NT Text: 1 John 1:1
OT Source(s):
Source: Theoretical (framework supported by Wenkel 2016 on covenantal sensory contrast in Hebrews 12)
Reference Type: Echo
Connection Method(s): Contrast
Significance: The sharpest single point of the Sinai-reversal: at the mountain, the holy was untouchable on pain of death — "Be careful not to go up on the mountain or touch its base. Whoever touches the mountain shall surely be put to death" (Exod 19:12-13) — yet John declares of the incarnate Word, "which we have gazed upon and touched with our own hands." The lexical hook is decisive: Hebrews 12:18 describes Sinai precisely as the mountain "that may be touched" using ψηλαφάω, and John's verb in 1 John 1:1 is the same root (ἐψηλάφησαν). What Sinai forbade under threat of death, the apostles did to God Himself in the flesh: they handled Him. The point is not that the Sinai prohibition was trivial or revoked but that the untouchable Holy One has, in the incarnation, made Himself touchable — and the touch that should have brought death now mediates eternal life (1 John 1:1-2).
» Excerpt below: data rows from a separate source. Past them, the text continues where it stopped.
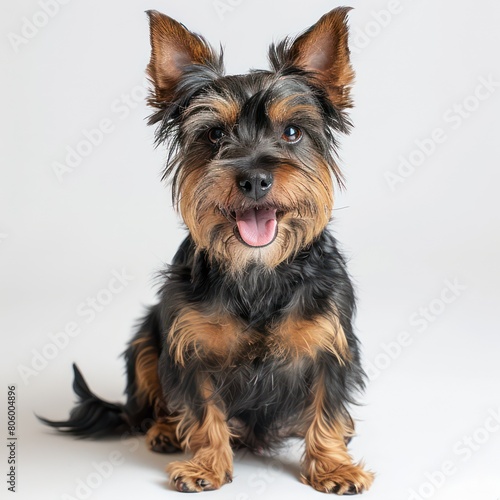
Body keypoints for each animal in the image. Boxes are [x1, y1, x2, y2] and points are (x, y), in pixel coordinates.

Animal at [41, 8, 374, 496]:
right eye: (215, 134)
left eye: (292, 132)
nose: (254, 178)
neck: (256, 269)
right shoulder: (190, 345)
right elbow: (201, 409)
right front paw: (206, 463)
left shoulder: (328, 345)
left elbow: (326, 408)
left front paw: (333, 466)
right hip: (146, 335)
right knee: (150, 395)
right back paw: (163, 430)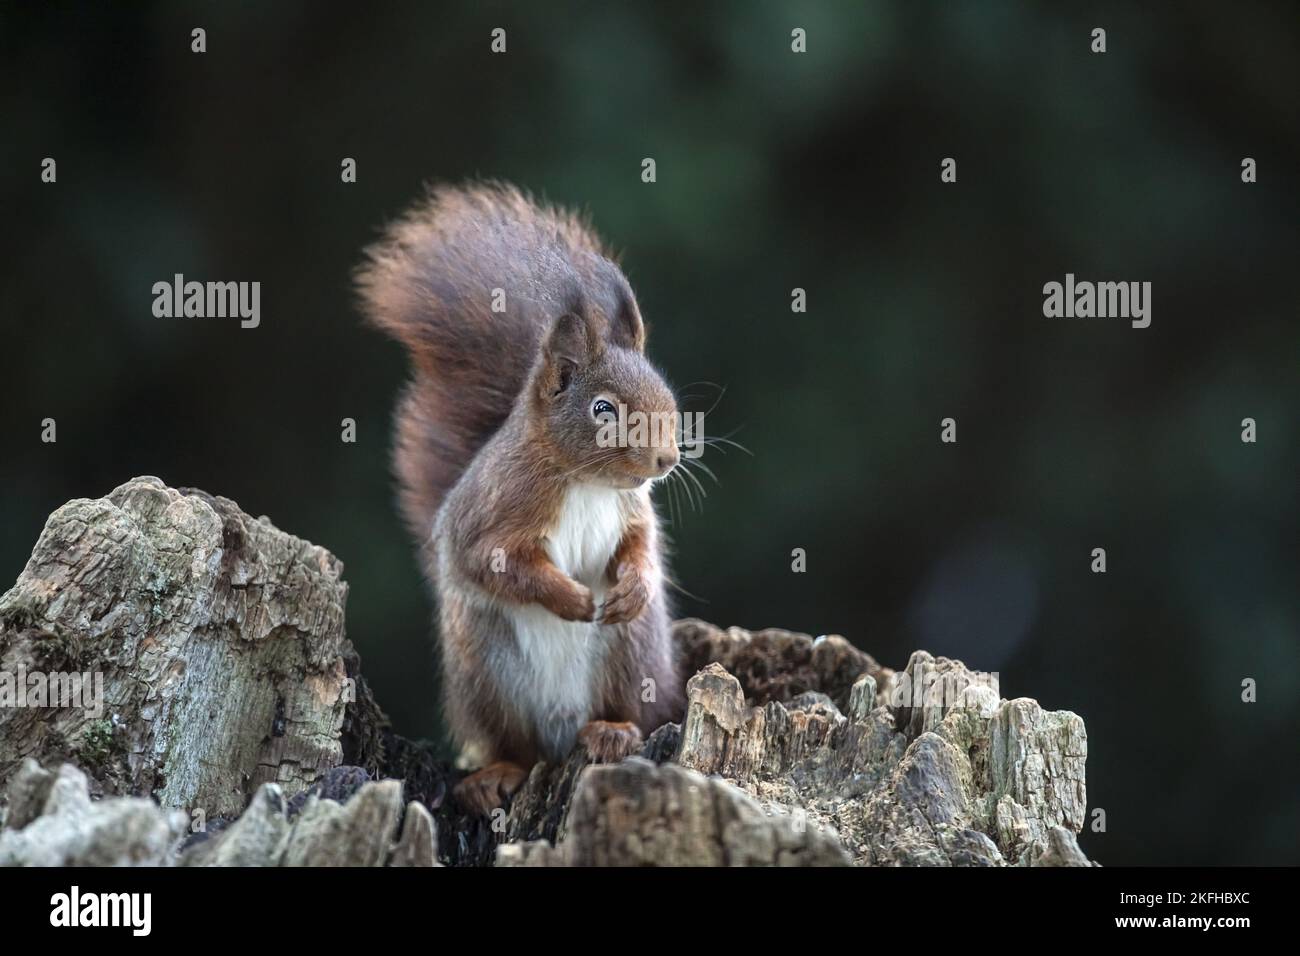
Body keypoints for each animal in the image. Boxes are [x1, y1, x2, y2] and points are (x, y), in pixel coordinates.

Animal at [351, 180, 686, 816]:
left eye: (666, 394)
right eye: (602, 409)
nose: (668, 460)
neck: (581, 479)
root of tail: (561, 734)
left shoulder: (632, 510)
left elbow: (641, 544)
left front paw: (633, 584)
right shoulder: (493, 513)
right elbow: (495, 563)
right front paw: (571, 599)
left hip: (631, 655)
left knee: (630, 709)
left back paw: (612, 730)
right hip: (487, 672)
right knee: (515, 747)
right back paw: (497, 773)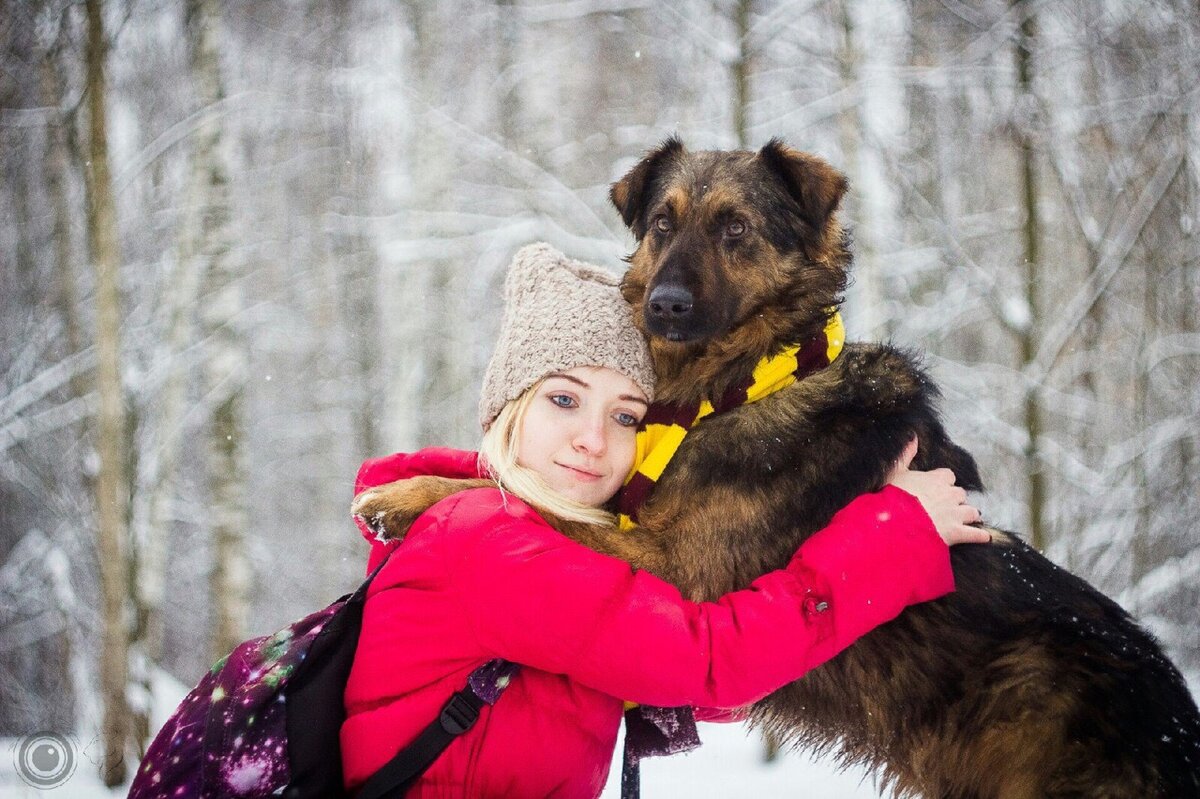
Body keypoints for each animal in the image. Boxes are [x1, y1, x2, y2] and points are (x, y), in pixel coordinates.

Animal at [355, 138, 1200, 796]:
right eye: (663, 222)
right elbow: (520, 492)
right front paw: (408, 486)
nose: (664, 305)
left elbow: (545, 509)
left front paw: (406, 495)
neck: (737, 386)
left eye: (735, 227)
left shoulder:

The verse most fully exhibits the trajectory's resolution: the God who could not be touched at Sinai is, in Christ, the desirable God whom faith may now handle and hold (cf. Luke 24:39, "Touch Me and see"). This pairs with 1 John 1:1 to Deuteronomy 4:12 (the heard/saw-no-form reversal) and 1 John 1:1 to Exodus 19:21 (the gaze reversal); together the three catalog John's fourfold sensory reversal of the Sinai prohibitions. The psēlaphaō link itself runs 1 John 1:1 ↔ Hebrews 12:18, but as a same-Testament allusion it is anchored here to the Sinai prohibition (Exod 19:12-13) that both NT texts reverse.